Exercise requirements ::
**a)** Transcribe the passage on Texas SR-22 carriers from "Which Texas Carriers" to "carriers more competitive.".
**b)** Using the passage on Texas SR-22 carriers, answer each question:
(i) Which three carriers are named as standard-tier?
(ii) What coverage does a non-owner SR-22 policy provide?
(iii) Which two carriers occupy a middle tier?
**c)** For each statement, say yes or no depending on whether it agrees with the passage on Texas SR-22 carriers:
(i) GAINSCO is listed as a non-standard carrier in Texas.
(ii) Non-owner SR-22 policies carry a higher monthly premium than owner policies.
(iii) Progressive and Geico both offer online quotes.

Document passage ::
=== Begin Enclosure ===
Which Texas Carriers Write SR-22 After Accidents

Standard-tier carriers — State Farm, Allstate, Farmers — write SR-22 policies in Texas, but they typically reserve those policies for drivers whose only violation is the accident itself with no prior suspension history. If your accident was combined with uninsured driving or you have a DUI within the past three years, standard carriers usually decline to quote or price the policy at a level that makes non-standard carriers more competitive.

Non-standard carriers specialize in post-suspension coverage and write SR-22 policies for drivers standard carriers reject. In Texas, non-standard carriers include Dairyland, GAINSCO, The General, Bristol West, Direct Auto, Acceptance Insurance, National General, and Infinity. These carriers underwrite specifically for suspended-license reinstatement cases and price based on the violation that triggered your suspension, your age, your county, and how long you've been without coverage. Non-owner SR-22 policies — liability-only coverage for drivers who don't own a vehicle — are available from most non-standard carriers and satisfy Texas reinstatement requirements at a lower monthly premium than owner policies.

Progressive and Geico occupy a middle tier. Both write SR-22 in Texas and both offer online quotes, but their pricing varies significantly by the specific accident trigger. A points-accumulation suspension typically prices better with Progressive or Geico than an uninsured-accident suspension, where non-standard carriers often win on rate.
=== End Enclosure ===
Recorded information ::
=== Begin Enclosure ===
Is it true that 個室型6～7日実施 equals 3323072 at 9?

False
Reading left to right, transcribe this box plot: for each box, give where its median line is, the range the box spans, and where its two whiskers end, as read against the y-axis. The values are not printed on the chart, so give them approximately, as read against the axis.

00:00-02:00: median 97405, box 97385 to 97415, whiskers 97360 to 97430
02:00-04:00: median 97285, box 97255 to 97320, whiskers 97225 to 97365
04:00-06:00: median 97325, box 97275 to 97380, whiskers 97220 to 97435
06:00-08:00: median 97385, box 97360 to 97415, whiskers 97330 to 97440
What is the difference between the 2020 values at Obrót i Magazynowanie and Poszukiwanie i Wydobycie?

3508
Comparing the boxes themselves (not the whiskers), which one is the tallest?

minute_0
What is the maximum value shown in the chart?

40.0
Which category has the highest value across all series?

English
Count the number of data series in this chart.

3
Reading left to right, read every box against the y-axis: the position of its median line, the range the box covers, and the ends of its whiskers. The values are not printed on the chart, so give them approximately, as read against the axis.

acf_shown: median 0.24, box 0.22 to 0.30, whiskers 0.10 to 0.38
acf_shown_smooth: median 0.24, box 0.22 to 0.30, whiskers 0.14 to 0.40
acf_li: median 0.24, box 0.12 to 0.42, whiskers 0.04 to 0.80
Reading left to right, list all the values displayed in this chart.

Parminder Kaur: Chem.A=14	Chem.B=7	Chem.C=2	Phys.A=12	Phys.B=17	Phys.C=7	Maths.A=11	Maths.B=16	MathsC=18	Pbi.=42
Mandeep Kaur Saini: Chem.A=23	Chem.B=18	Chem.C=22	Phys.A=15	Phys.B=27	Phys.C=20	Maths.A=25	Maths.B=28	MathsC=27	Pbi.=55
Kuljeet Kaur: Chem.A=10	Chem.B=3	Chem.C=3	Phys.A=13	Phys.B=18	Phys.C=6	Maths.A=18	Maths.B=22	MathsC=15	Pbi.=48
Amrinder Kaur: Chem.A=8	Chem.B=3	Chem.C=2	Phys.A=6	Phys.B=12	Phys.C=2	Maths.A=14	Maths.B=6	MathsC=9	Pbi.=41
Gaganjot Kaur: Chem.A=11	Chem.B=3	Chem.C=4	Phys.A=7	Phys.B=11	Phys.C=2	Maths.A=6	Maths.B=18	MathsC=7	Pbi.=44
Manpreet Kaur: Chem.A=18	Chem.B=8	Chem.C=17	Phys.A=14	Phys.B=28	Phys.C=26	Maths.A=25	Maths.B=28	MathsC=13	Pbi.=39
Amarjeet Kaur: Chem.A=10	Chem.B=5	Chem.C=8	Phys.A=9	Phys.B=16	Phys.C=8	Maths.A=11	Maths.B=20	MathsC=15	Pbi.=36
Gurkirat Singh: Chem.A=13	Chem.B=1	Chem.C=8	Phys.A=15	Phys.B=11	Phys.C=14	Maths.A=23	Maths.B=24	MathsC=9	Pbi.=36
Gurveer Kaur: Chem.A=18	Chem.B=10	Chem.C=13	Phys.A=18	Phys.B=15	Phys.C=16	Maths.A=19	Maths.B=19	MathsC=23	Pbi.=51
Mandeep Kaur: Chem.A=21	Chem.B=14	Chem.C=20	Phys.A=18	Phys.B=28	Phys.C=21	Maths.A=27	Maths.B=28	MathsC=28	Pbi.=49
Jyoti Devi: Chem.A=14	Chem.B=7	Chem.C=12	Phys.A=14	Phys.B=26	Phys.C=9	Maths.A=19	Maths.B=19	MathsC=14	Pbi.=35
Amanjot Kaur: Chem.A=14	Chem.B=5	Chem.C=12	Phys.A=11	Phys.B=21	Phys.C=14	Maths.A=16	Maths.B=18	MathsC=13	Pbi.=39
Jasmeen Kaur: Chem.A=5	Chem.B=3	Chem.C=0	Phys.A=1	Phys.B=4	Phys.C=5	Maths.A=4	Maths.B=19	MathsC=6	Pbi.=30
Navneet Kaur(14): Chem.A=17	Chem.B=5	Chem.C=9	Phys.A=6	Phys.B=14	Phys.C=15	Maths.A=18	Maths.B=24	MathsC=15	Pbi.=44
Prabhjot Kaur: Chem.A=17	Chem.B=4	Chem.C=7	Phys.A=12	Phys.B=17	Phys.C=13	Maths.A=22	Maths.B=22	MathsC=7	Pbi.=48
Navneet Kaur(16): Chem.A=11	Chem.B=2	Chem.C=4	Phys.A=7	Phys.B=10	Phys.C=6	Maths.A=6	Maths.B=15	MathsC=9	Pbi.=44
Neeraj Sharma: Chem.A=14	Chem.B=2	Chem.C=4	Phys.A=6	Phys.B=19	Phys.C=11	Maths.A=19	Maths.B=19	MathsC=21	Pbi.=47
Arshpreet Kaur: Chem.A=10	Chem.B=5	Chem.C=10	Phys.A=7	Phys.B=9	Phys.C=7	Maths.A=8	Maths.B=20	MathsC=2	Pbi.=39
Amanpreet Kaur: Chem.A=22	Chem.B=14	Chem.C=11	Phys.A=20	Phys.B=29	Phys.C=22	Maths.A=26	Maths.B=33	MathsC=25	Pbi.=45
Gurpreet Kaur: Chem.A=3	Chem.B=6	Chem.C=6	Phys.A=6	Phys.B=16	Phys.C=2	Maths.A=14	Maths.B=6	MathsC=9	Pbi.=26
=== End Enclosure ===
Activity answers ::
**a)**
Which Texas Carriers Write SR-22 After Accidents

Standard-tier carriers — State Farm, Allstate, Farmers — write SR-22 policies in Texas, but they typically reserve those policies for drivers whose only violation is the accident itself with no prior suspension history. If your accident was combined with uninsured driving or you have a DUI within the past three years, standard carriers usually decline to quote or price the policy at a level that makes non-standard carriers more competitive.

**b)**
(i) State Farm, Allstate, and Farmers.
(ii) Liability-only coverage for drivers who don't own a vehicle.
(iii) Progressive and Geico.

**c)**
(i) Yes: "In Texas, non-standard carriers include Dairyland, GAINSCO, The General, Bristol West, Direct Auto, Acceptance Insurance, National General, and Infinity."
(ii) No: "satisfy Texas reinstatement requirements at a lower monthly premium than owner policies."
(iii) Yes: "Both write SR-22 in Texas and both offer online quotes"